Turn the items below into a JSON list of strings with one string per line, skipping blank lines and leaving the pictures out.

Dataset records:
•••••
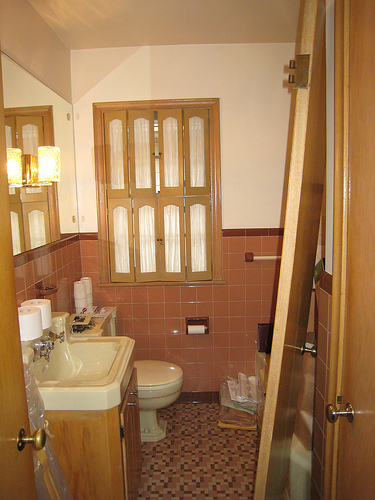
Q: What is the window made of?
A: Wood and glass.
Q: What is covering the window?
A: Shutters.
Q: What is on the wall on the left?
A: A mirror.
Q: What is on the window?
A: Shutters.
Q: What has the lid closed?
A: The toilet.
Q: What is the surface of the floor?
A: Tile.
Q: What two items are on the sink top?
A: Toilet paper.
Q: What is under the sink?
A: A wood cabinet.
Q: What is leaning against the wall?
A: A door.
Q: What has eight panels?
A: The window shutters.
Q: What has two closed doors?
A: The cabinet under the sink.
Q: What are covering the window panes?
A: Curtains.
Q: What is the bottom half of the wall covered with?
A: Tile.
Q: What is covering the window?
A: Shutters.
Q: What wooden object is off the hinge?
A: Door.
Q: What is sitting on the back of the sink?
A: Rolls of toilet paper.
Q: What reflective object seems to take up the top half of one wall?
A: A mirror.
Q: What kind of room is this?
A: Bathroom.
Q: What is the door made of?
A: Wood.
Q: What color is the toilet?
A: White.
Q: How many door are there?
A: Three.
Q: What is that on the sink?
A: Toilet tissue.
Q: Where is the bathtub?
A: Behind the door.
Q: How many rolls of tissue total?
A: Three.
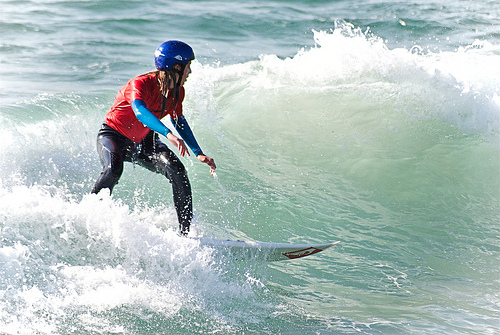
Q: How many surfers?
A: 1.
•••••
Output for this task:
[
  "Q: What is the window made of?",
  "A: Wood and glass.",
  "Q: What is covering the window?",
  "A: Shutters.",
  "Q: What is on the wall on the left?",
  "A: A mirror.",
  "Q: What is on the window?",
  "A: Shutters.",
  "Q: What has the lid closed?",
  "A: The toilet.",
  "Q: What is the surface of the floor?",
  "A: Tile.",
  "Q: What two items are on the sink top?",
  "A: Toilet paper.",
  "Q: What is under the sink?",
  "A: A wood cabinet.",
  "Q: What is leaning against the wall?",
  "A: A door.",
  "Q: What has eight panels?",
  "A: The window shutters.",
  "Q: What has two closed doors?",
  "A: The cabinet under the sink.",
  "Q: What are covering the window panes?",
  "A: Curtains.",
  "Q: What is the bottom half of the wall covered with?",
  "A: Tile.",
  "Q: What is covering the window?",
  "A: Shutters.",
  "Q: What wooden object is off the hinge?",
  "A: Door.",
  "Q: What is sitting on the back of the sink?",
  "A: Rolls of toilet paper.",
  "Q: What reflective object seems to take up the top half of one wall?",
  "A: A mirror.",
  "Q: What kind of room is this?",
  "A: Bathroom.",
  "Q: What is the door made of?",
  "A: Wood.",
  "Q: What color is the toilet?",
  "A: White.",
  "Q: How many door are there?",
  "A: Three.",
  "Q: What is that on the sink?",
  "A: Toilet tissue.",
  "Q: Where is the bathtub?",
  "A: Behind the door.",
  "Q: How many rolls of tissue total?",
  "A: Three.",
  "Q: How many surfers?",
  "A: 1."
]